The couple had booked an elected caesarian for the following Monday - just two days later - but had arrived at 8.30pm after she went into labour.
He said midwives and doctors at the hospital advised them "not to make a decision based on pain and fear" and told them there was no reason she could not give birth naturally.
Following their advice, she endured 12 hours of grueling labour before being rushed for a caesarian at 8.30am the following morning - where surgeons made the fatal error of leaving a large piece of placenta in the uterine cavity.
Asked if he felt free to make the choice about the birth, Mr Cappuccini added: "I put my trust and Frankie"s trust in the people that were there. They disregarded previous medical advice and we were made to feel small and insignificant.
"In hindsight I wish I had never agreed."
The mother was feeding her newborn son for the first time when she felt blood "flowing between her legs" and midwives found a pool of blood under her sheet.
When bleeding did not stop she was rushed back to theatre for surgery to investigate and stem the bleed.
Following the surgery Mr Cappuccini was told a piece of placenta which was described as "raggedy" was found in her uterine cavity.

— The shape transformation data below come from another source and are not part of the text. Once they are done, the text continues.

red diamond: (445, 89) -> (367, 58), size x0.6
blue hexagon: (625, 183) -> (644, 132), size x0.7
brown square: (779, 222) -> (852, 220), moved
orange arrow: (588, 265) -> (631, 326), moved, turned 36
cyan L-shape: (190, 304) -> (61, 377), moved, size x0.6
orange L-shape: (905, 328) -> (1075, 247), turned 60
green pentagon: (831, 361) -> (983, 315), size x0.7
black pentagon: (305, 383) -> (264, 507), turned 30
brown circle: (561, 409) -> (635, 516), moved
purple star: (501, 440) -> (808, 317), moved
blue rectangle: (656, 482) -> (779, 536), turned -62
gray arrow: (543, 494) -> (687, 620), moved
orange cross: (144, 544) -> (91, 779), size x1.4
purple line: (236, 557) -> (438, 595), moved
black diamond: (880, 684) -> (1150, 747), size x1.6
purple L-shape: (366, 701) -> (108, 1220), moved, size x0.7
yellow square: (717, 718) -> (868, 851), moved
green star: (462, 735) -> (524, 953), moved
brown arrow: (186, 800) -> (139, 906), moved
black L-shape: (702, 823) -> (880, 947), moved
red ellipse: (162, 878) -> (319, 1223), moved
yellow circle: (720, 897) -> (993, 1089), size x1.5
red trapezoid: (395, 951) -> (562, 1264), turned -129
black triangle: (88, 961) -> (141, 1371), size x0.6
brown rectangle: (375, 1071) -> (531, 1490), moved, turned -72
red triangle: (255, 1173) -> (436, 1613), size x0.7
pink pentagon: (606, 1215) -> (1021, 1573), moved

But she was rushed to an Intensive Care Unit when she failed to come around from the general anaesthetic.
Appearing emotional in court, Mr Cappuccini said: "I was told that I could see her when she was stable in the ICU but I never got the chance.
"At 4pm a group of doctors came to see me and said her blood pressure had dropped and her heart had stopped. They had tried to revive her but they were unable to do so."
Neil Sheldon, a lawyer representing the family, told coroner Roger Hatch the fact Mrs Cappuccini underwent 12 hours of gruelling labour rather than be sent for an immediate elective caesarian was of "paramount concern" to her family.
He said: "As you will be immensely aware this inquest represents the only chance for Mrs Cappuccini's family to have investigated the circumstances surrounding her death and to have answers to the questions they still have as to why she died.
"There was an early admission of liability by the trust and there has been no civil trial and the criminal trial collapsed - for which the family watched as frustrated and to some extent bemused spectators.
"They have waited four and half years for long this opportunity with no little restraint and great patience."
He claimed if a caesarian had been undertaken at the earlier opportunity her death may have been avoided - something the NHS trust denies.
He added: "If the c section had been undertaken in an elected basis promptly on arrival at hospital l, possibly by a different surgeon, then that basic error may not have been made."
Representing the Maidstone and Tunbridge Wells NHS Trust, Mike Atkins said the risk of placenta being left behind remained the same regardless of when the surgery took place.
"The risk was no greater in the morning of the 9th than the evening of the 8th because when that surgery was performed the surgeon had the same good view of the stomach open. In fact the same staff were in duty."
Making an emotional tribute to his wife, Tom Cappuccini said: "She was one of the greatest people I am ever likely to meet in my life."
"She was very bubbly, kind, caring and loving person. She had lots of friends and lots of time for her friends.
"She was a great mother, a fantastic wife and she loved looking after Luca.
"As a teacher her education background enabled her to give him a good start to his young life."
The inquest was originally halted in 2014 when it became apparent that criminal charges could be brought following the tragedy.
Maidstone and Tunbridge Wells NHS Trust made legal history by becoming the first NHS trust to face corporate manslaughter charges.
But the case was dismissed by a judge at the Inner London Crown Court in February 2016.
Dr Errol Cornish, the consultant anaesthetist who treated Mrs Cappuccini, was also told he had no case to answer with regards to gross negligence manslaughter charges against him.
Another doctor, Nadeem Azeez, also had charges against him dropped.
The inquest, which is due to last 10 days, continues.